In shooting a picture-story we must count the points and the rounds, rather like a boxing referee. In whatever picture-story we try to do, we are bound to arrive as intruders. It is essential, therefore, to approach the subject on tiptoe - even if the subject is still-life. A velvet hand, a hawk's eye - these we should all have. It is no good jostling or elbowing. An no photographs taken with the aid of flashing light either, if only out of respect of the actual light - even when there isn't any of it . Unless a photographer observes such conditions as these, he may become an intolerably aggressive character.

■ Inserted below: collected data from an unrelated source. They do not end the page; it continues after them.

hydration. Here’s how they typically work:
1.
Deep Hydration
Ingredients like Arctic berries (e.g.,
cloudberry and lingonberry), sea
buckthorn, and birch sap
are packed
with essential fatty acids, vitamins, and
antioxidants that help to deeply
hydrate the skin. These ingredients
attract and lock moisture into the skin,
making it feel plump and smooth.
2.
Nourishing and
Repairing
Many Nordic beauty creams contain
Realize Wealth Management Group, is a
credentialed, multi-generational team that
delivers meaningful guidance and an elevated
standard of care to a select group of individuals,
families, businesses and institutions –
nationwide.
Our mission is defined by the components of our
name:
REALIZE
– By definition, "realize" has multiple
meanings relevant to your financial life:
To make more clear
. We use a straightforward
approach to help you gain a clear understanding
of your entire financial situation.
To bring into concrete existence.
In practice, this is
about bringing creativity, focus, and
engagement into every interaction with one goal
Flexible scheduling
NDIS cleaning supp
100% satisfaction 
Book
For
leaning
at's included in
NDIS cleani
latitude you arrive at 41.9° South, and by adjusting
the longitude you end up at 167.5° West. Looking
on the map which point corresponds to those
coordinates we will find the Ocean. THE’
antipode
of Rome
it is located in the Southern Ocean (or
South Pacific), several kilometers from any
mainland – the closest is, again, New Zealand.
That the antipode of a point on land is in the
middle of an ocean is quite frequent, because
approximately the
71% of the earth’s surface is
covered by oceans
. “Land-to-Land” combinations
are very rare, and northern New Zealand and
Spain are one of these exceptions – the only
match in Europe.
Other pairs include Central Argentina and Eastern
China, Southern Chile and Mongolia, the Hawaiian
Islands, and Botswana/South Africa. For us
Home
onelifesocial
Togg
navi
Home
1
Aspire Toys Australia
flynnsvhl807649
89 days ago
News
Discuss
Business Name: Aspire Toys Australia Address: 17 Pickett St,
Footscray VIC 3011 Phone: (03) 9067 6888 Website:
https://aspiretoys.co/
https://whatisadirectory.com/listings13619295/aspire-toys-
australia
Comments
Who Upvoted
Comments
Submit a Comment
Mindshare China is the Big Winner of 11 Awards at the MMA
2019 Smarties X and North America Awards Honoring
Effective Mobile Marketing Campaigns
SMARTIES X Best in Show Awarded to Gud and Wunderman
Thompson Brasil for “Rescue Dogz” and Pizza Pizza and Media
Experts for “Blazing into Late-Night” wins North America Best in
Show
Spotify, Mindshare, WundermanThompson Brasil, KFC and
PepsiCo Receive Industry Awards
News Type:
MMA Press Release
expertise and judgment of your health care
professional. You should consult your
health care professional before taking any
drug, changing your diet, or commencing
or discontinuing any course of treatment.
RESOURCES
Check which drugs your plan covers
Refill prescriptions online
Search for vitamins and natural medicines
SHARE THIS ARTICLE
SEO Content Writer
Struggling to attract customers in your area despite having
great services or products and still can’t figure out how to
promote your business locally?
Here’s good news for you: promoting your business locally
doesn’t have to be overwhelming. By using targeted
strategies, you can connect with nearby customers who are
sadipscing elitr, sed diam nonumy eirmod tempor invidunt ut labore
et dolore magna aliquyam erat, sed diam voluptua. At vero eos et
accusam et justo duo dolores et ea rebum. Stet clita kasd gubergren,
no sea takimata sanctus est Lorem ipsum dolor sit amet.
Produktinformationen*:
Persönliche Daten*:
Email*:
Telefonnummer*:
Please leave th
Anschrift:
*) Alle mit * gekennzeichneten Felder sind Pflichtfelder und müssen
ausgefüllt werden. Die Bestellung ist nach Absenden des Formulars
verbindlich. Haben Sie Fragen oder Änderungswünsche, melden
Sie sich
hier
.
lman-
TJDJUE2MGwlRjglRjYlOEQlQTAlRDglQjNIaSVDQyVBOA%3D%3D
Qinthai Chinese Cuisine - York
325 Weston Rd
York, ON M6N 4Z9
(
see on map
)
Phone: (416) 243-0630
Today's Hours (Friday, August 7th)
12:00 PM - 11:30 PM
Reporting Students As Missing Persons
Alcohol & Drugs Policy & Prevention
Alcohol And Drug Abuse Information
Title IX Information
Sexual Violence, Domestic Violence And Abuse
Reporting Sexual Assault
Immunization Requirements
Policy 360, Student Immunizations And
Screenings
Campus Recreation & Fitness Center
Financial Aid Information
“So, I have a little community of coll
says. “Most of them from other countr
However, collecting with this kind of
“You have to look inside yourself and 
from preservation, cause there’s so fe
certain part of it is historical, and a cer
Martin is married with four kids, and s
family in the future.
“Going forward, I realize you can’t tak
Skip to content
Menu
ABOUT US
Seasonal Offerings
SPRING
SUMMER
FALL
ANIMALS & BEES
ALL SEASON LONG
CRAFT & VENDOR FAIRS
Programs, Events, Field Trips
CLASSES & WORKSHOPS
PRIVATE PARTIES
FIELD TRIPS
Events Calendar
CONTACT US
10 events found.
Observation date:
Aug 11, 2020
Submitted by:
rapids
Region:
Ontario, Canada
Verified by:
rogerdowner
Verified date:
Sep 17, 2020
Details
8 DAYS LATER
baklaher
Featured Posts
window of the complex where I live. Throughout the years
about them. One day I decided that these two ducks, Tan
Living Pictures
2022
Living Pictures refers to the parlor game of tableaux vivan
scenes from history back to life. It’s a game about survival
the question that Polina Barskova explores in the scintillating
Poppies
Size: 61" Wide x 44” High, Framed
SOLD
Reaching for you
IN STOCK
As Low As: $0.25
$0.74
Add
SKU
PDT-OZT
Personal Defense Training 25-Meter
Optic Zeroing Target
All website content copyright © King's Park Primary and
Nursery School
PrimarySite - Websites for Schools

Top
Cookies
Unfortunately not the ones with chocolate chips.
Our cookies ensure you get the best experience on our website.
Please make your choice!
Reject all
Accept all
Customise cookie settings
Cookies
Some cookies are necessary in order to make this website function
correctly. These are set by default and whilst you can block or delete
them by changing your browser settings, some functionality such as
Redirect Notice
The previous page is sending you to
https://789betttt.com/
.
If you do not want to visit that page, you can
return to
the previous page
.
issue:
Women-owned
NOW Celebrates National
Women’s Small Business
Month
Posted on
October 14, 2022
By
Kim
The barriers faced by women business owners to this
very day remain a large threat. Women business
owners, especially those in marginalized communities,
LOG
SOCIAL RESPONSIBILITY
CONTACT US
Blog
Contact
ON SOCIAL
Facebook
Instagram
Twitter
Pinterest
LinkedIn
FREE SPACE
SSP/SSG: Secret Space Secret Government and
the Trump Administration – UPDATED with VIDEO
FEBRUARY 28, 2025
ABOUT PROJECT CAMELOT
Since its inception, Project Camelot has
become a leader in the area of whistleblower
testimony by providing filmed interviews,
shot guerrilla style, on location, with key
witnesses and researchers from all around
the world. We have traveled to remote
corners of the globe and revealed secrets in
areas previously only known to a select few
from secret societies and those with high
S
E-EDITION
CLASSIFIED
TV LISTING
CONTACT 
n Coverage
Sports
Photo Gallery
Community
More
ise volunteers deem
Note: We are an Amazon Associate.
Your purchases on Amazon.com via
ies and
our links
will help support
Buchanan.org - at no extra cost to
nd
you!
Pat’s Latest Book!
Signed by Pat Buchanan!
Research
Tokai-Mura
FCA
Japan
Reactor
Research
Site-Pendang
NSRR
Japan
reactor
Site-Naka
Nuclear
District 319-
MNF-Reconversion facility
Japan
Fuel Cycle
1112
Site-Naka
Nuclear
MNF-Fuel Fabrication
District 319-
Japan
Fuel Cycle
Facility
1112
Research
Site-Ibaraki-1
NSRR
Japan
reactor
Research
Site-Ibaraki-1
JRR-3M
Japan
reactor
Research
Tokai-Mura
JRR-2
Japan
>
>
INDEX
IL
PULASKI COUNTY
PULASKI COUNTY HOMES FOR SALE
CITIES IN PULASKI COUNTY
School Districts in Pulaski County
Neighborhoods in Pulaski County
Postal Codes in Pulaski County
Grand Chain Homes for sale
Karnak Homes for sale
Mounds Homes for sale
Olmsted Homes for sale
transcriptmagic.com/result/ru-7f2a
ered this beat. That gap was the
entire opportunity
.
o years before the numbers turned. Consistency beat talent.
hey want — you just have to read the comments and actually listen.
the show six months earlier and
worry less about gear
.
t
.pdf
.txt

The profession depends so much upon the relations the photographer establishes with the people he's photographing, that a false relationship, a wrong word or attitude, can ruin everything. When the subject is in any way uneasy, the personality goes away where the camera can't reach it. There are no systems, for each case is individual and demands that we be unobtrusive, though we must be at close range. Reactions of people differ much from country to country, and from one social group to another. Throughout the whole of the Orient, for example, an impatient photographer - or one who is simply pressed for time - is subject to ridicule. If you have made yourself obvious, even just by getting your light-meter out, the only thing to do is to forget about photography for the moment, and accommodatingly allow the children who come rushing at you to cling to your knees like burrs.